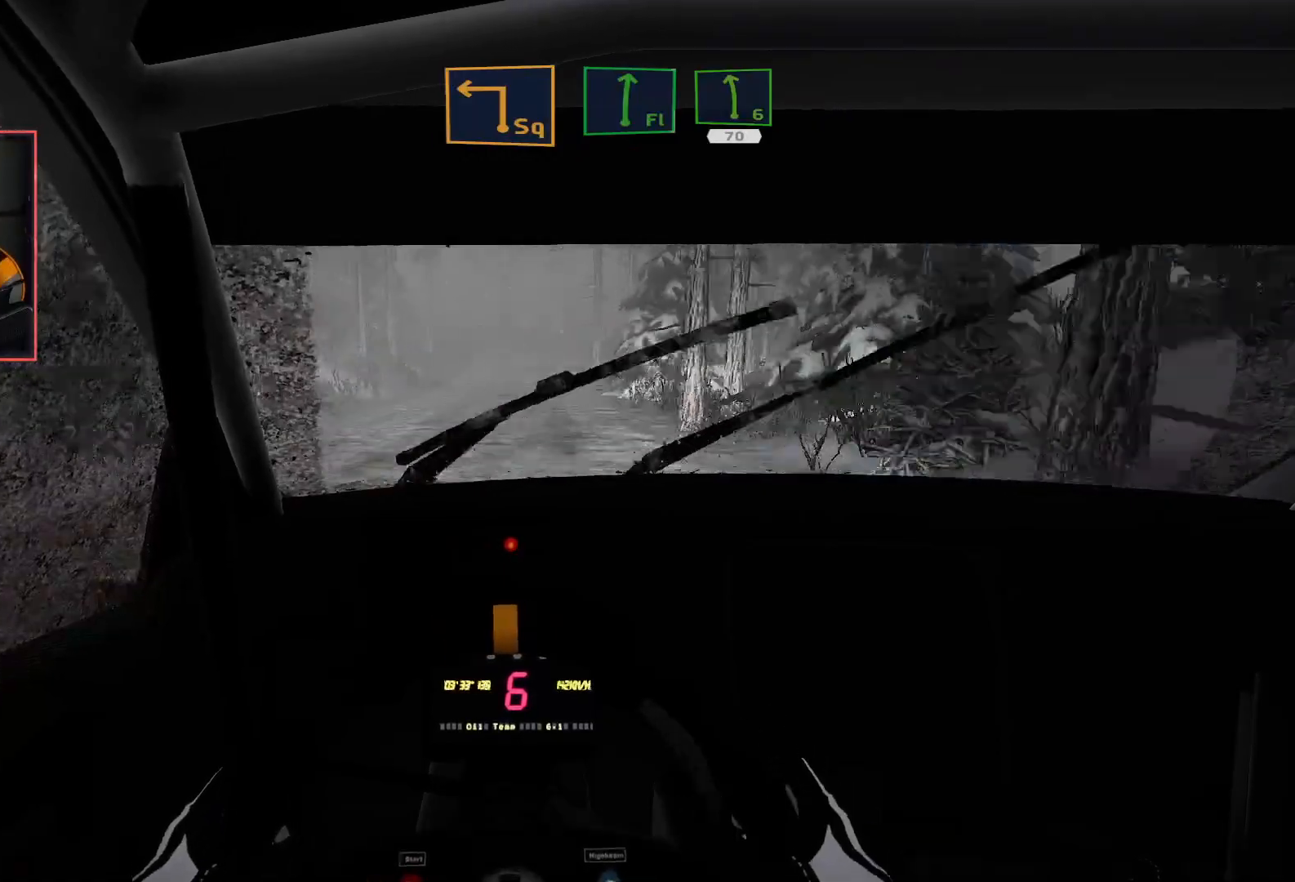
{"buttons": ["L2"], "left_stick": "center", "right_stick": "center", "events": [[50, "R2", "up"]]}
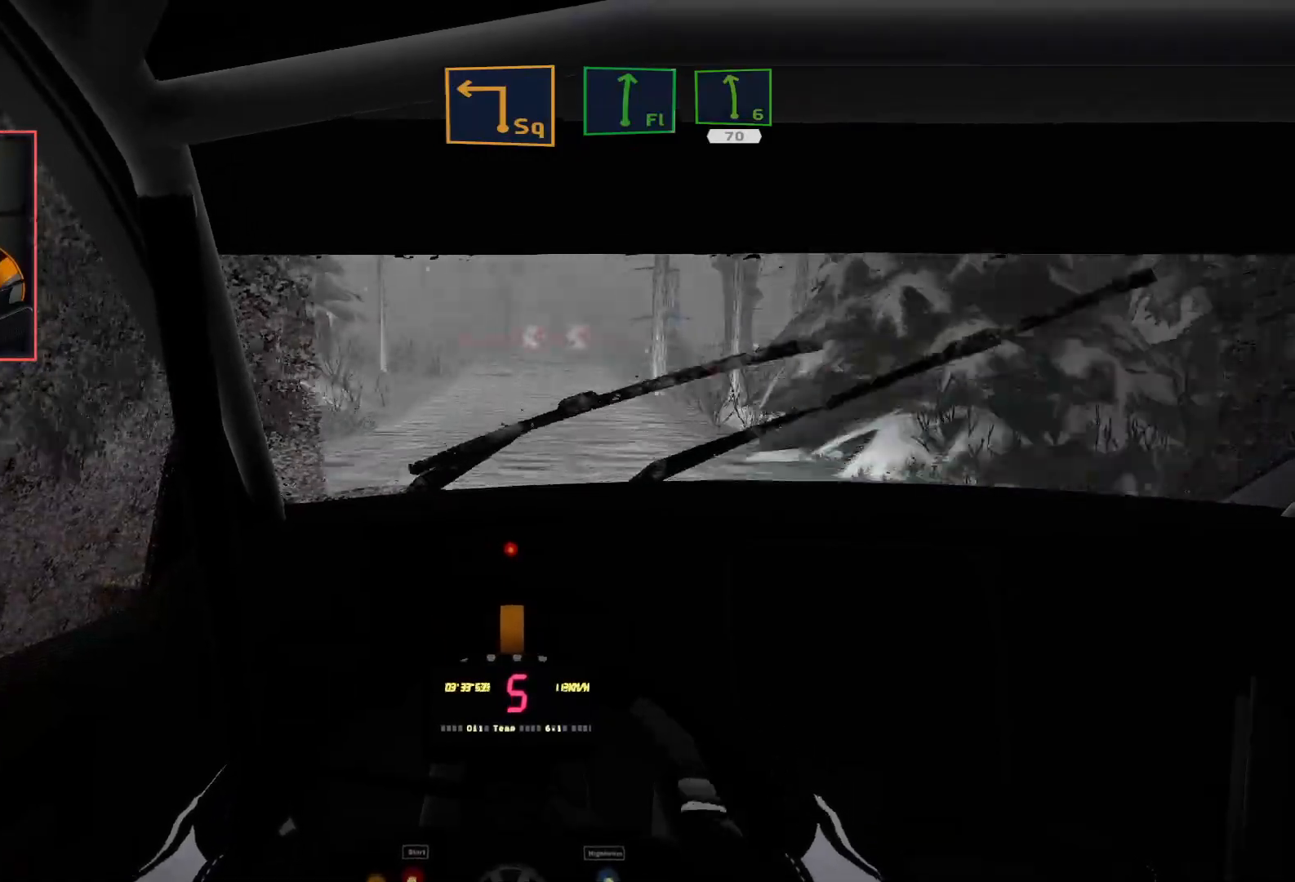
{"buttons": ["A", "L2"], "left_stick": "down", "right_stick": "center", "events": [[200, "left_stick", "down"], [433, "A", "down"]]}
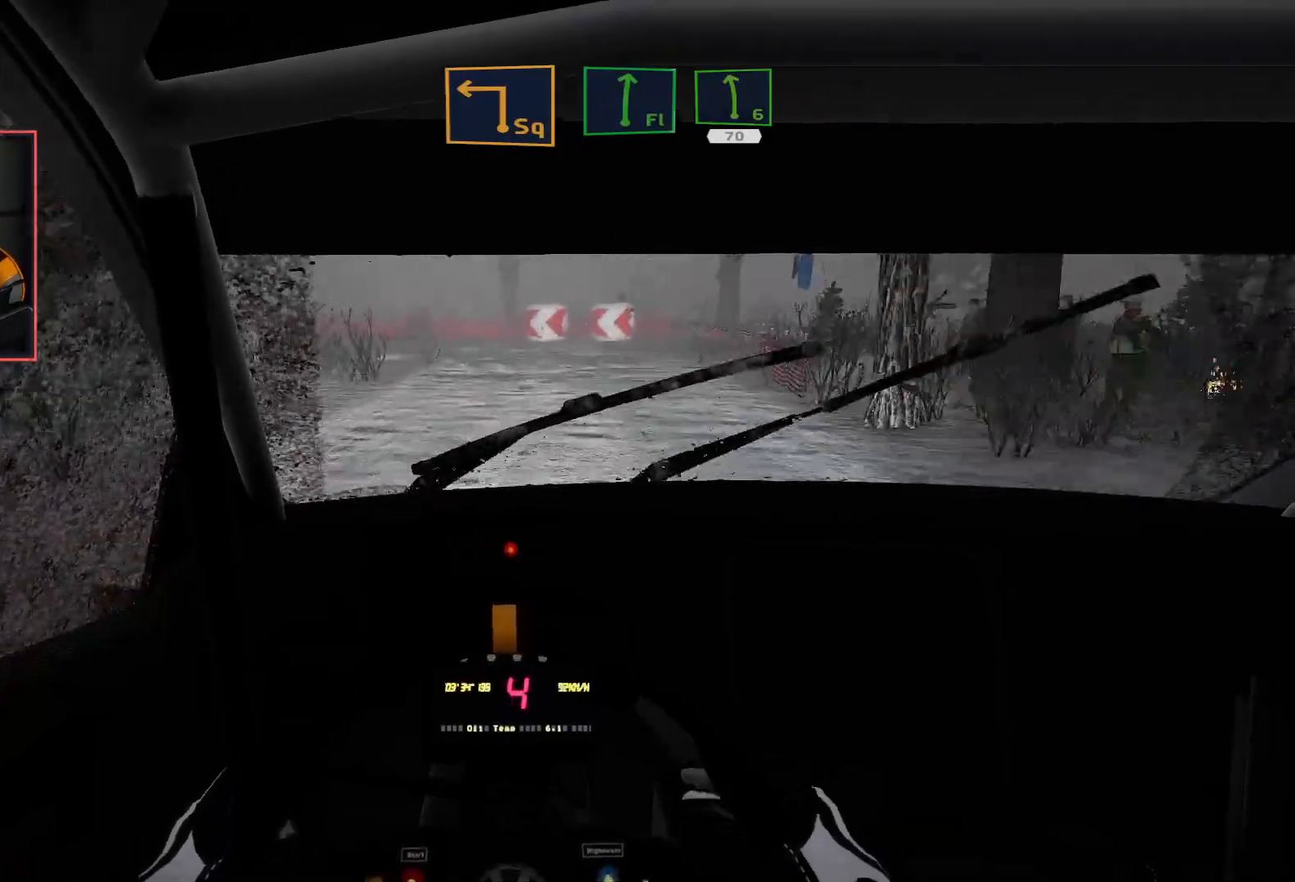
{"buttons": ["A", "L2"], "left_stick": "down-left", "right_stick": "center", "events": [[33, "A", "up"], [100, "A", "down"], [200, "A", "up"], [267, "A", "down"], [417, "left_stick", "down-left"]]}
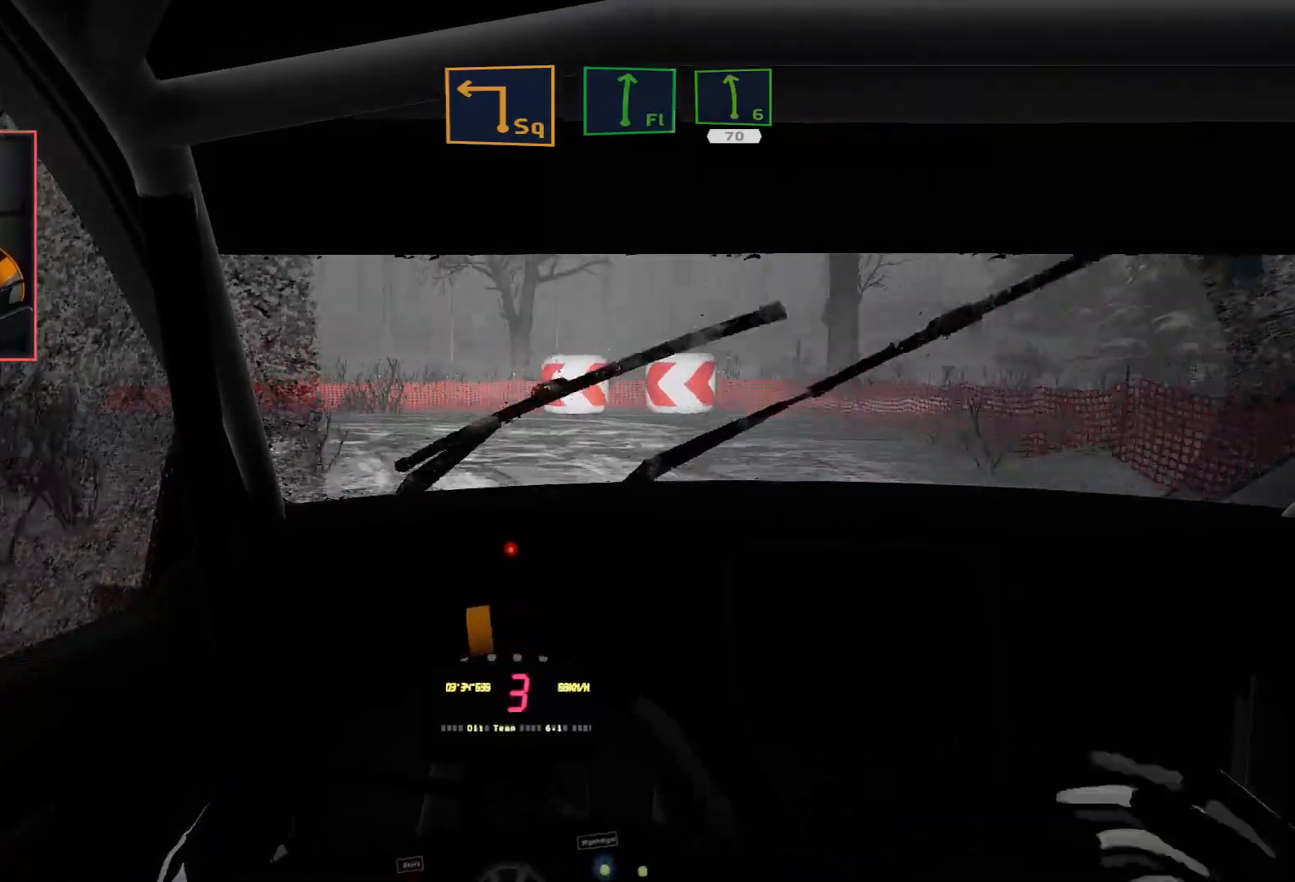
{"buttons": ["A", "L2"], "left_stick": "down-left", "right_stick": "center", "events": []}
-=-=-=-=-
**WHAT THIS TASK INVOLVES:** The expected output is the full data above, reproduced exactly with no images.

**PROBLEM SOLUTION:**
{"buttons": ["L2"], "left_stick": "center", "right_stick": "center", "events": [[50, "R2", "up"]]}
{"buttons": ["A", "L2"], "left_stick": "down", "right_stick": "center", "events": [[200, "left_stick", "down"], [433, "A", "down"]]}
{"buttons": ["A", "L2"], "left_stick": "down-left", "right_stick": "center", "events": [[33, "A", "up"], [100, "A", "down"], [200, "A", "up"], [267, "A", "down"], [417, "left_stick", "down-left"]]}
{"buttons": ["A", "L2"], "left_stick": "down-left", "right_stick": "center", "events": []}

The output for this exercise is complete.